#### WORKING DATA

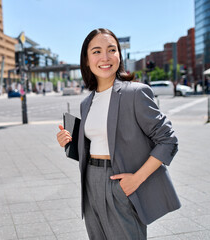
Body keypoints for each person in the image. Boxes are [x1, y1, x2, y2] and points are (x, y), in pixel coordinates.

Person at [56, 28, 180, 240]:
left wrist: (136, 180)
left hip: (121, 181)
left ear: (119, 56)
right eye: (96, 51)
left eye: (111, 50)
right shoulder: (87, 102)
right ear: (86, 60)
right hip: (90, 181)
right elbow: (98, 143)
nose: (105, 57)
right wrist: (68, 141)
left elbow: (168, 140)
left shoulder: (135, 93)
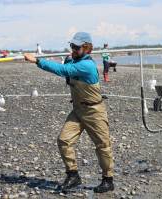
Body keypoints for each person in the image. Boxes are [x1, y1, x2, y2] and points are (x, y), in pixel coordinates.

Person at [24, 32, 115, 193]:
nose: (73, 49)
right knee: (63, 140)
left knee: (103, 146)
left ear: (87, 48)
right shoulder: (75, 60)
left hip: (94, 111)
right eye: (72, 46)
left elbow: (62, 70)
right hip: (78, 110)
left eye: (76, 47)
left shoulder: (86, 66)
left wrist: (37, 60)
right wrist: (69, 57)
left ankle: (108, 180)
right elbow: (67, 66)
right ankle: (73, 175)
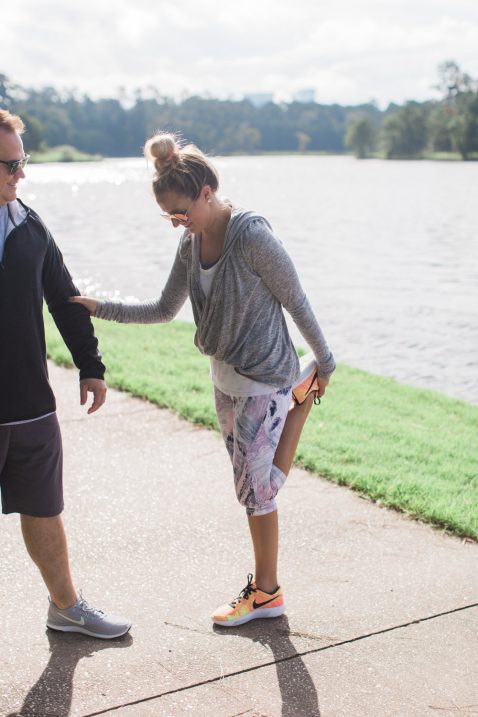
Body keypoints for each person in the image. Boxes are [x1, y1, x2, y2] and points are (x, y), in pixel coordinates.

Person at [71, 130, 336, 628]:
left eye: (181, 212)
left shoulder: (253, 237)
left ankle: (267, 593)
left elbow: (295, 299)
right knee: (250, 488)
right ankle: (301, 400)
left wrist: (325, 359)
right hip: (225, 379)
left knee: (258, 493)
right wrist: (99, 307)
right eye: (169, 216)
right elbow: (164, 308)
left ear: (207, 193)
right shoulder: (190, 244)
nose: (177, 223)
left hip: (263, 375)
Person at [0, 109, 131, 639]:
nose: (21, 174)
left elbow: (65, 296)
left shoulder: (30, 227)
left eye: (22, 161)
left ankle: (66, 606)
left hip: (30, 402)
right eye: (10, 165)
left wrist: (91, 367)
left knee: (45, 510)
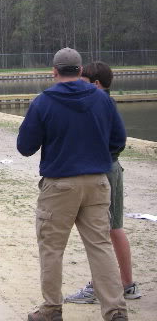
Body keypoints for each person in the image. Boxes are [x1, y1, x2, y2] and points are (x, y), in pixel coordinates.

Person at [17, 48, 128, 321]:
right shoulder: (103, 100)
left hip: (59, 185)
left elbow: (25, 147)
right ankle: (115, 311)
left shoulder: (43, 102)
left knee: (52, 248)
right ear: (80, 71)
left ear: (54, 71)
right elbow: (118, 141)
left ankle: (52, 309)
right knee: (100, 245)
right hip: (98, 182)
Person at [64, 61, 141, 305]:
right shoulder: (108, 103)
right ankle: (127, 284)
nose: (78, 85)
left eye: (83, 81)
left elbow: (113, 141)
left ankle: (98, 287)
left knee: (98, 234)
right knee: (114, 227)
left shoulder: (95, 105)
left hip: (102, 171)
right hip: (113, 167)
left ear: (96, 84)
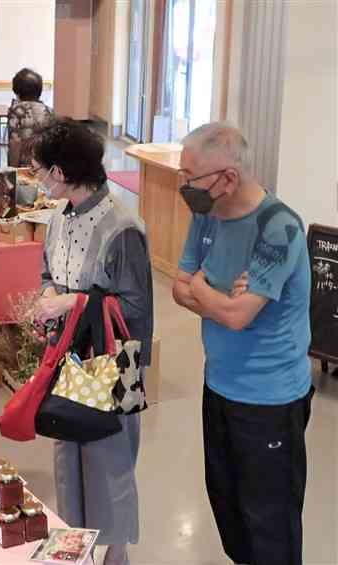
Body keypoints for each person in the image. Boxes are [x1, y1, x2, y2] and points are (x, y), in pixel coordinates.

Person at [172, 122, 313, 565]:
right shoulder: (206, 215)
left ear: (227, 178)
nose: (183, 186)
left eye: (190, 177)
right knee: (229, 508)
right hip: (219, 386)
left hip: (269, 400)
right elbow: (179, 287)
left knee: (269, 524)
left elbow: (236, 315)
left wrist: (205, 290)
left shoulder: (279, 228)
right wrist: (218, 296)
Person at [33, 119, 153, 565]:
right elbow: (48, 273)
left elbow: (134, 308)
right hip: (67, 355)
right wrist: (48, 295)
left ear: (61, 173)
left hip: (111, 361)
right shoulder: (58, 218)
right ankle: (76, 550)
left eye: (40, 171)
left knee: (108, 461)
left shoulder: (122, 227)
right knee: (67, 455)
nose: (38, 180)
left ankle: (114, 556)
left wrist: (67, 304)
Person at [7, 68, 53, 167]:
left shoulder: (17, 110)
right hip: (44, 166)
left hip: (25, 166)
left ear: (17, 91)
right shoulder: (49, 111)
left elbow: (15, 142)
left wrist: (12, 169)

########

**ACTIVITY**
Return, from the data above, each line in which the string "ankle" appears.

**ANSWER TO THIS TASK**
left ankle: (108, 180)
right ankle: (73, 175)
left ankle: (267, 593)
right ankle: (301, 400)
left ankle: (66, 606)
right ankle: (115, 311)
left ankle: (52, 309)
right ankle: (127, 284)
left ankle: (98, 287)
right ankle: (76, 550)
left ankle: (114, 556)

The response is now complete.